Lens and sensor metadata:
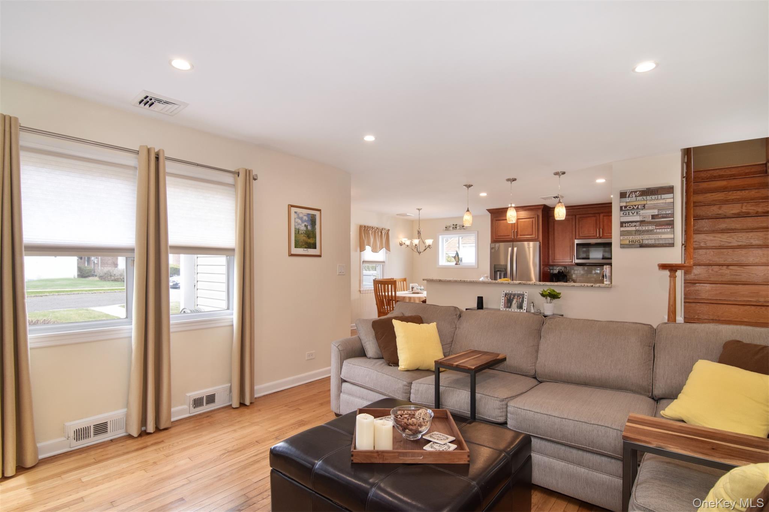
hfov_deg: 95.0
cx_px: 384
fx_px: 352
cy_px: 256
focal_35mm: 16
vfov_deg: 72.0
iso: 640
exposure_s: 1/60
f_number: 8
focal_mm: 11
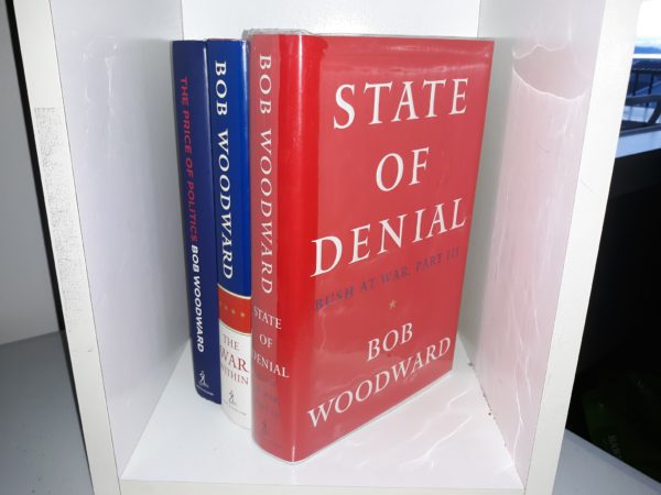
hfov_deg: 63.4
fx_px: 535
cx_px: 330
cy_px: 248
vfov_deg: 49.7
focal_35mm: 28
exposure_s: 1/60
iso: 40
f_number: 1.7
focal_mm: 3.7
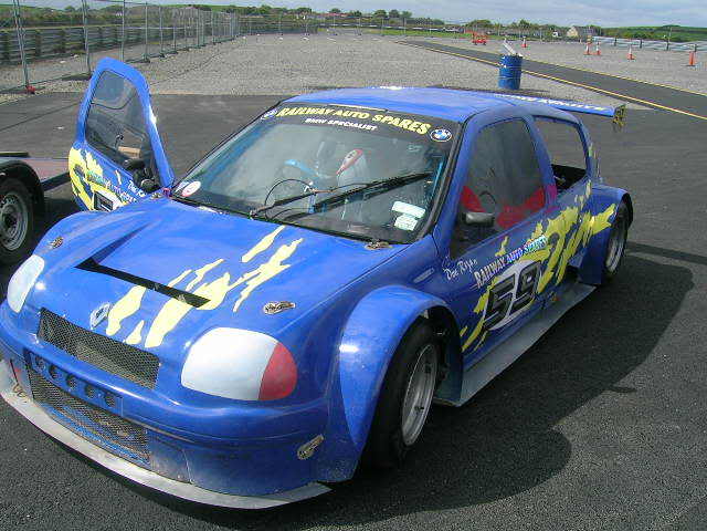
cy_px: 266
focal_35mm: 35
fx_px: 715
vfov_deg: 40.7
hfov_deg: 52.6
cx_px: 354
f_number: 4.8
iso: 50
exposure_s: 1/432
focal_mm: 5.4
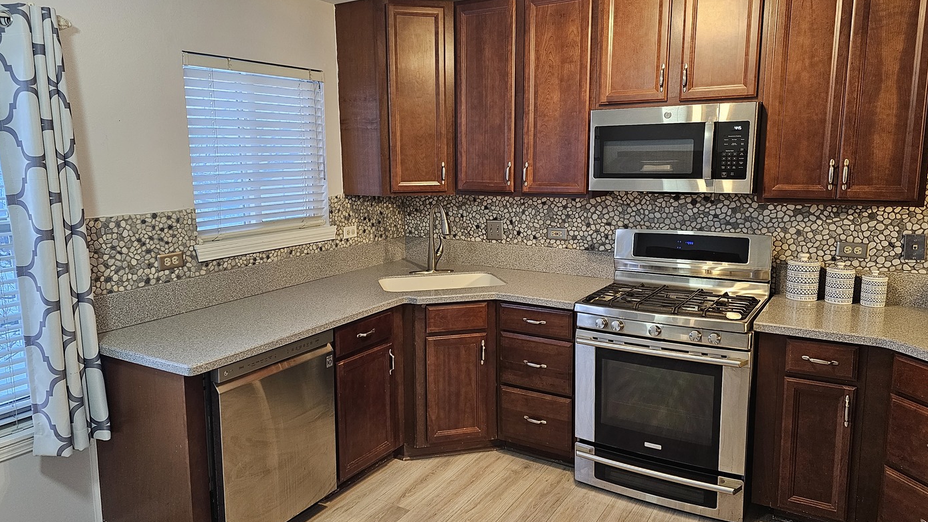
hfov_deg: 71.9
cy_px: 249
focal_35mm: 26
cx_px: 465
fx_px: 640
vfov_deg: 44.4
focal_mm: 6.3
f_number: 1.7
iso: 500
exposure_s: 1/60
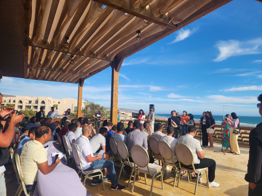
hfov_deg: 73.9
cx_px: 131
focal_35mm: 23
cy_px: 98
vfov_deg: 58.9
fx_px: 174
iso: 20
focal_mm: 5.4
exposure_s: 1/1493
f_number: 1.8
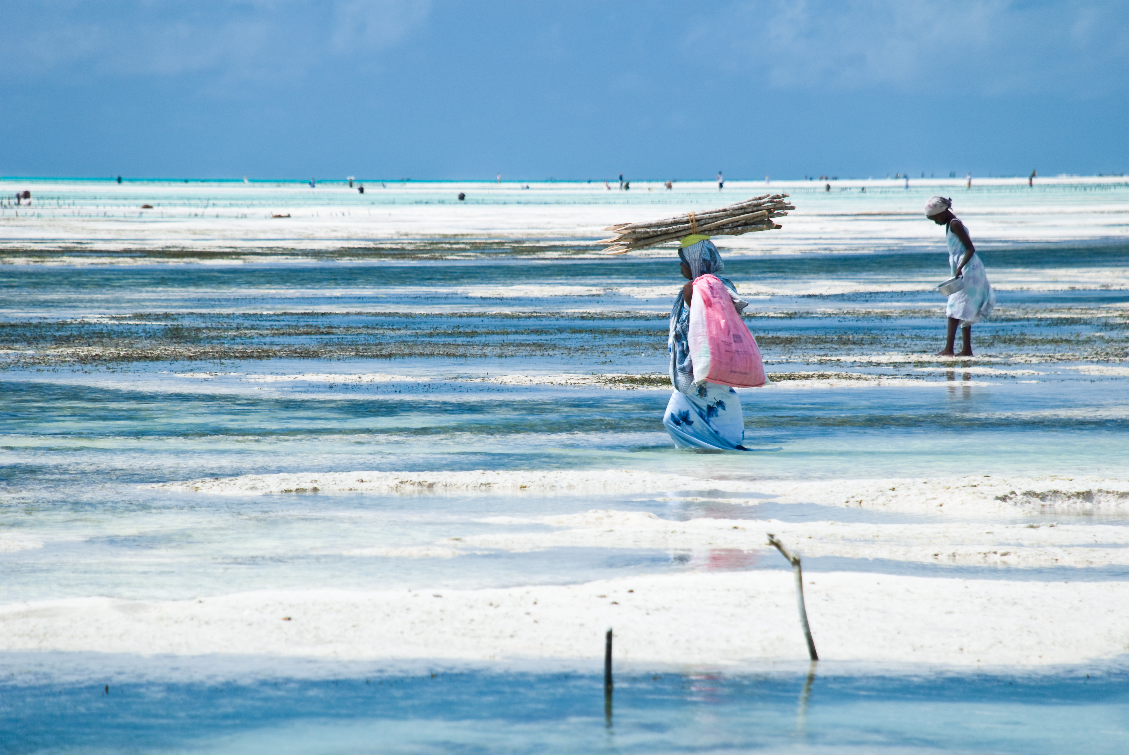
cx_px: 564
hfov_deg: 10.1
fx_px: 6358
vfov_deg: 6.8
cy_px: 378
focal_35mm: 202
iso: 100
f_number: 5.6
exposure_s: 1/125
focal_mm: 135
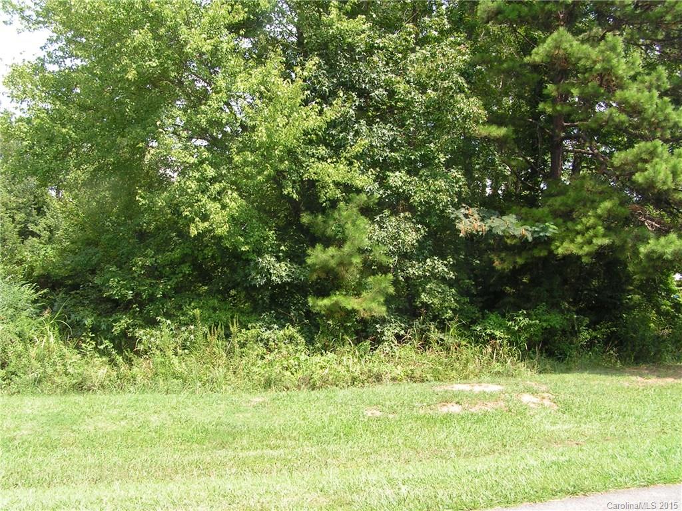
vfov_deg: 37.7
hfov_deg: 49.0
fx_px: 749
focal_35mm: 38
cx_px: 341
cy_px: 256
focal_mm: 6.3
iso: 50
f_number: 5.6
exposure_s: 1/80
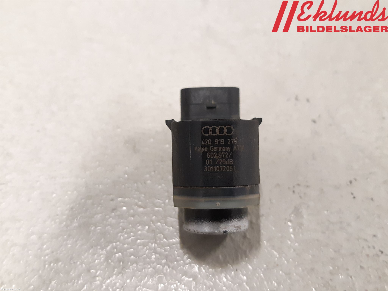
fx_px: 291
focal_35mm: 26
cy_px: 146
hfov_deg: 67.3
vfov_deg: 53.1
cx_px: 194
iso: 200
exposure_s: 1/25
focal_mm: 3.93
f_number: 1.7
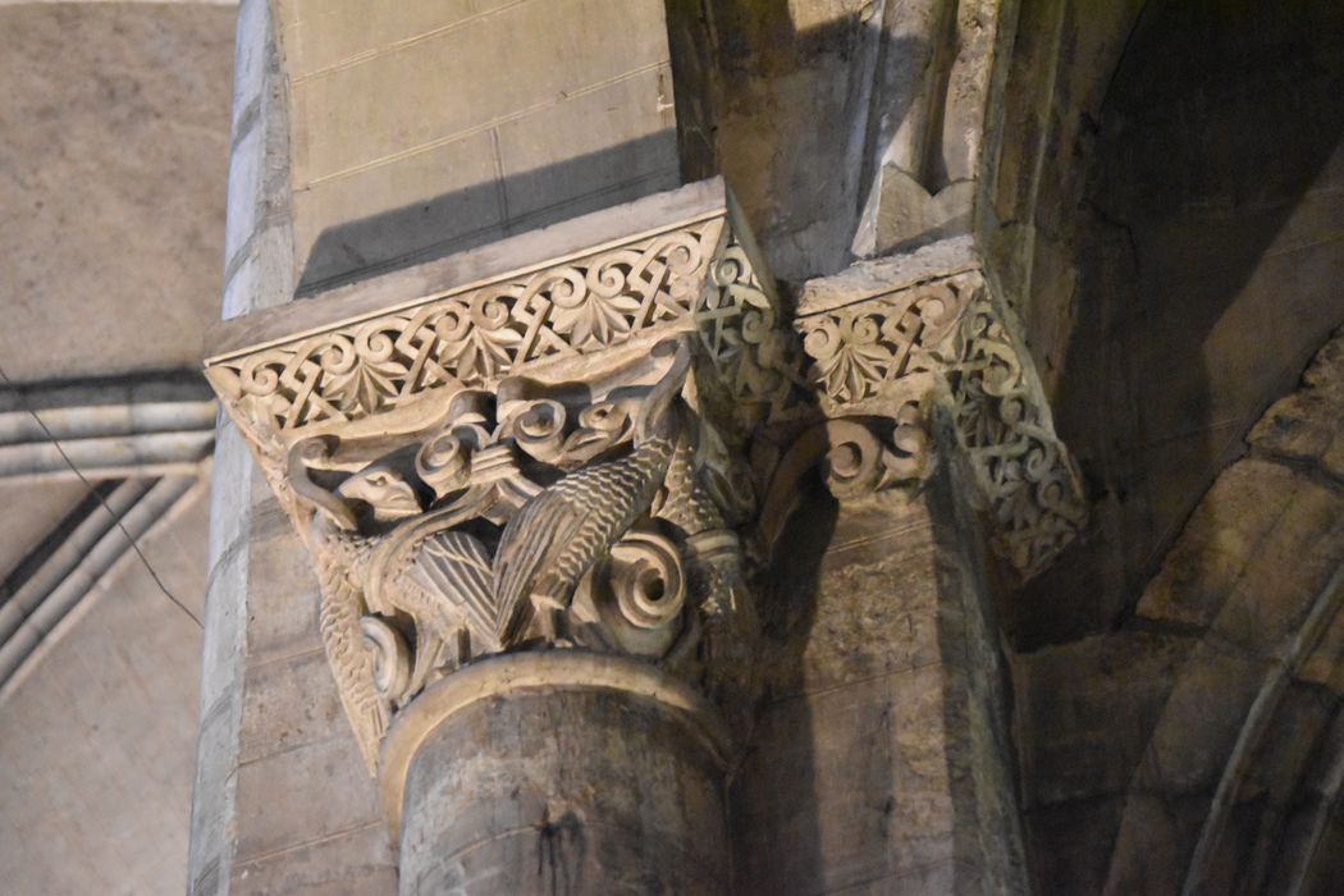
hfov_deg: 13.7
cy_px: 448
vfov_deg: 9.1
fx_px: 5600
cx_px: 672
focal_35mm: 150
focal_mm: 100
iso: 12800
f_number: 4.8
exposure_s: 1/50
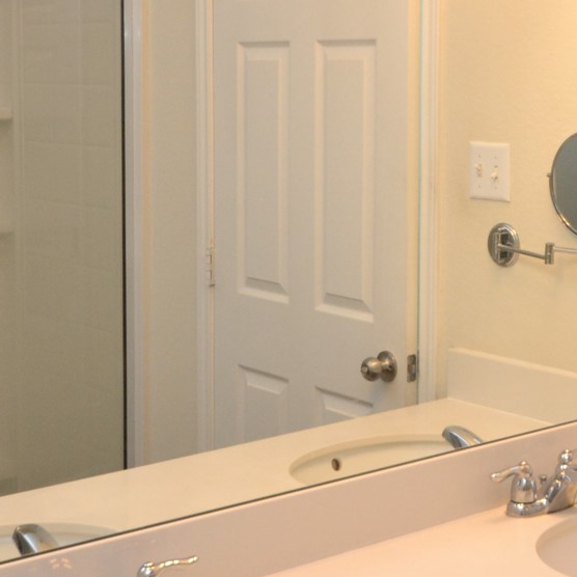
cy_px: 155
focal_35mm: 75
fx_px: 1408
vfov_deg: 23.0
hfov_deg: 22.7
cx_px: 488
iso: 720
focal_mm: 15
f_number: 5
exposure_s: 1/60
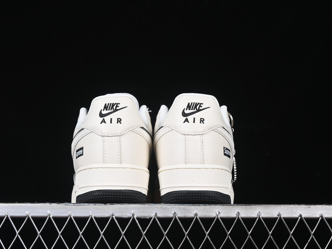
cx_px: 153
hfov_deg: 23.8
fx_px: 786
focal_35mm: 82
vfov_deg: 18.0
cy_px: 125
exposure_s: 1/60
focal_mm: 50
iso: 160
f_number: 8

WHAT THE TASK ASKS
Write out the entries again, exactly as given, skipping any images.

ANSWER TO THIS PROBLEM
hfov_deg: 95.0
cx_px: 384
fx_px: 352
cy_px: 256
focal_35mm: 16
vfov_deg: 72.0
iso: 640
exposure_s: 1/60
f_number: 8
focal_mm: 11
hfov_deg: 63.4
fx_px: 535
cx_px: 330
cy_px: 248
vfov_deg: 49.7
focal_35mm: 28
exposure_s: 1/60
iso: 40
f_number: 1.7
focal_mm: 3.7
cy_px: 266
focal_35mm: 35
fx_px: 715
vfov_deg: 40.7
hfov_deg: 52.6
cx_px: 354
f_number: 4.8
iso: 50
exposure_s: 1/432
focal_mm: 5.4
hfov_deg: 71.9
cy_px: 249
focal_35mm: 26
cx_px: 465
fx_px: 640
vfov_deg: 44.4
focal_mm: 6.3
f_number: 1.7
iso: 500
exposure_s: 1/60
hfov_deg: 73.9
cx_px: 131
focal_35mm: 23
cy_px: 98
vfov_deg: 58.9
fx_px: 174
iso: 20
focal_mm: 5.4
exposure_s: 1/1493
f_number: 1.8
cx_px: 564
hfov_deg: 10.1
fx_px: 6358
vfov_deg: 6.8
cy_px: 378
focal_35mm: 202
iso: 100
f_number: 5.6
exposure_s: 1/125
focal_mm: 135
vfov_deg: 37.7
hfov_deg: 49.0
fx_px: 749
focal_35mm: 38
cx_px: 341
cy_px: 256
focal_mm: 6.3
iso: 50
f_number: 5.6
exposure_s: 1/80
fx_px: 291
focal_35mm: 26
cy_px: 146
hfov_deg: 67.3
vfov_deg: 53.1
cx_px: 194
iso: 200
exposure_s: 1/25
focal_mm: 3.93
f_number: 1.7
hfov_deg: 13.7
cy_px: 448
vfov_deg: 9.1
fx_px: 5600
cx_px: 672
focal_35mm: 150
focal_mm: 100
iso: 12800
f_number: 4.8
exposure_s: 1/50
cy_px: 155
focal_35mm: 75
fx_px: 1408
vfov_deg: 23.0
hfov_deg: 22.7
cx_px: 488
iso: 720
focal_mm: 15
f_number: 5
exposure_s: 1/60
cx_px: 153
hfov_deg: 23.8
fx_px: 786
focal_35mm: 82
vfov_deg: 18.0
cy_px: 125
exposure_s: 1/60
focal_mm: 50
iso: 160
f_number: 8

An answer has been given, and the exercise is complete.